I am still at 12" AFF but my back is achy...it's probably time to go 18


----------



## brian john (Mar 11, 2007)

lighterup said:


> You're all wrong.:wink:
> 
> I went to sears and bought a mechanics
> rolling chair...perfect height to sit on and
> ...


That's what we do.


----------



## lighterup (Jun 14, 2013)

brian john said:


> That's what we do.


I also bought a mechanics tool cart. 
It has an upper and lower shelf.
I set everything I need on that , tools materials 
etc and use it on rough-ins and Finishes ..especially 
when hanging light fixtures.


----------



## Pete E (Jan 2, 2018)

lighterup said:


> I also bought a mechanics tool cart.
> It has an upper and lower shelf.
> I set everything I need on that , tools materials
> etc and use it on rough-ins and Finishes ..especially
> when hanging light fixtures.


If you get a chance, I'd love to see your chair and cart set up...

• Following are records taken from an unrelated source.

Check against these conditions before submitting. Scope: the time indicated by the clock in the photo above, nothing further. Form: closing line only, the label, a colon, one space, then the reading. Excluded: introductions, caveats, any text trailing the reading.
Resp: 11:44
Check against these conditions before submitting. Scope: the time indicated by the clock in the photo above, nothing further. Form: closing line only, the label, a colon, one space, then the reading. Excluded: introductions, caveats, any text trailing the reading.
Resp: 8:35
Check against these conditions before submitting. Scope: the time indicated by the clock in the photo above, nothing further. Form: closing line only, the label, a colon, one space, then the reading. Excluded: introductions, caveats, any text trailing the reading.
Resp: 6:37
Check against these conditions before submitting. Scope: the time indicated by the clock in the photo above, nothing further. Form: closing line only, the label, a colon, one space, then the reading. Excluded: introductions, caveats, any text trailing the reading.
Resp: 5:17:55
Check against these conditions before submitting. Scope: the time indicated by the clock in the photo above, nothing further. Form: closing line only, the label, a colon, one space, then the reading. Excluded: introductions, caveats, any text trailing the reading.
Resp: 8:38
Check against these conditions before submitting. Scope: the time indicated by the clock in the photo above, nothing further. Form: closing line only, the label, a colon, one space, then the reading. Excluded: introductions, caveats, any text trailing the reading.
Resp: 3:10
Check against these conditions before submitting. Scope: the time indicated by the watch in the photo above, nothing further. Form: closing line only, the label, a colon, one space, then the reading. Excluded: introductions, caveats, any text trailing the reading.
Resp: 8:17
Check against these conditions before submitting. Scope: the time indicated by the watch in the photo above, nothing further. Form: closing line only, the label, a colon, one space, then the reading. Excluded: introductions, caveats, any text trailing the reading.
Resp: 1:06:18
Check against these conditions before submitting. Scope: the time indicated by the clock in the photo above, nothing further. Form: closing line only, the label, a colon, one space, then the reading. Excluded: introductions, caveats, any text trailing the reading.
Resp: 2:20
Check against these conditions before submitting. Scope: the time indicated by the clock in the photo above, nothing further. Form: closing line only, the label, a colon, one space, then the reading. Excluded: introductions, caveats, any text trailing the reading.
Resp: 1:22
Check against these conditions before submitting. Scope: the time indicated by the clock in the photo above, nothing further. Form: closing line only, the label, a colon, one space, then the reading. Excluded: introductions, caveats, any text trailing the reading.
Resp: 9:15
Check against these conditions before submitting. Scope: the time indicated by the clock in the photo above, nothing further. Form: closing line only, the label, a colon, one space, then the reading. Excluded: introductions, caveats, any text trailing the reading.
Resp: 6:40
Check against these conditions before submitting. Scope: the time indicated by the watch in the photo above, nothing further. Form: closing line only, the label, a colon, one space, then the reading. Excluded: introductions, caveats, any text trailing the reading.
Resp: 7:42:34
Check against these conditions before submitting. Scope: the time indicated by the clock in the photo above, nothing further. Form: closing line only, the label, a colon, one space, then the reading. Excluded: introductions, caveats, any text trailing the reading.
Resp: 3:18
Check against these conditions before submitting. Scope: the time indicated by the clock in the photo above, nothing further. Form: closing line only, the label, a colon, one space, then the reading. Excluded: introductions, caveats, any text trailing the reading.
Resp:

Re the height if the receptacles, isn't that specified in the plans?


----------



## MechanicalDVR (Dec 29, 2007)

lighterup said:


> I am still at 12" AFF but my back is achy...it's probably time to go 18


I don't think I have ever installed one less than 16" to center.


----------



## lighterup (Jun 14, 2013)

Pete E said:


> If you get a chance, I'd love to see your chair and cart set up...
> 
> Re the height if the receptacles, isn't that specified in the plans?


generally commercial prints do in the specs , but rarely resi.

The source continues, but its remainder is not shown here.